TC: From the managed service and channel partner perspective, where does something like Soha’s offerings fit? 

MC: Over the last six months to a year, you’re starting to see everything tagged with “-as-a-service.” Platform as a service, infrastructure as a service — you name it. 

For security there has been a bit of a lag in that security has always been a very hard point to deal with because the security landscape changes on a daily basis and it’s difficult to maintain that level of reliability so everything becomes a point-in-time type visibility perspective.

To effectively work within the construct of these –as-a-service models, security must also become as-a-service.  And that’s where Soha comes into play is we offer this security service model that allows organizations to take use of all of these controls at a fraction of the cost, at a fraction of the implementation time.

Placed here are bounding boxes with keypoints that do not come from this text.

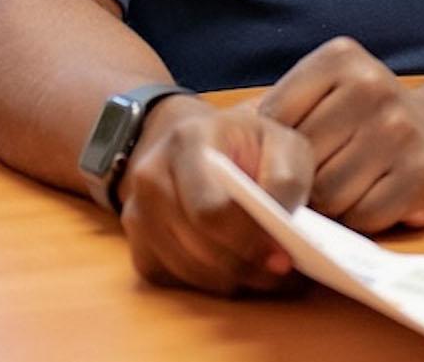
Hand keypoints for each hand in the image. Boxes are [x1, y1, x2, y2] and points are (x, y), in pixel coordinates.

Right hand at [116, 97, 313, 295]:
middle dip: (244, 264)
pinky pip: (175, 280)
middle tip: (281, 271)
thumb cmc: (250, 145)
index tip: (283, 257)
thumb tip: (279, 223)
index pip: (209, 209)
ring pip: (187, 268)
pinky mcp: (139, 246)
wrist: (206, 142)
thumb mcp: (281, 144)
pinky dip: (211, 282)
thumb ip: (285, 179)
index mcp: (187, 142)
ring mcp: (138, 215)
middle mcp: (151, 177)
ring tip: (268, 273)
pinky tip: (238, 270)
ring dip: (231, 278)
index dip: (248, 240)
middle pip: (197, 245)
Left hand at [258, 37, 423, 232]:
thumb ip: (279, 117)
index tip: (295, 153)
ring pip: (329, 194)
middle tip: (325, 178)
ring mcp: (400, 129)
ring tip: (349, 189)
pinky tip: (374, 199)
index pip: (276, 120)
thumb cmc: (365, 124)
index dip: (277, 150)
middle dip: (304, 182)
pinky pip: (364, 216)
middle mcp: (372, 86)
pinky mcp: (422, 173)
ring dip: (331, 206)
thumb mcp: (324, 98)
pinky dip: (361, 220)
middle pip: (302, 162)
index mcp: (340, 59)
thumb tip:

These channel partners — these managed service organizations should be pushing the expediency in which security can be accomplished and the effectiveness throughout the application stack, as opposed to being, like I said, stage gates and validation points that could possibly hinder delivery

So from a selling perspective this really needs to be touted as a security service model that can assist organizations who have burst into these environments with the proper control needed.

And that’s really what’s needed as the transformation of IT moves from commodity infrastructure to focus on application and delivery.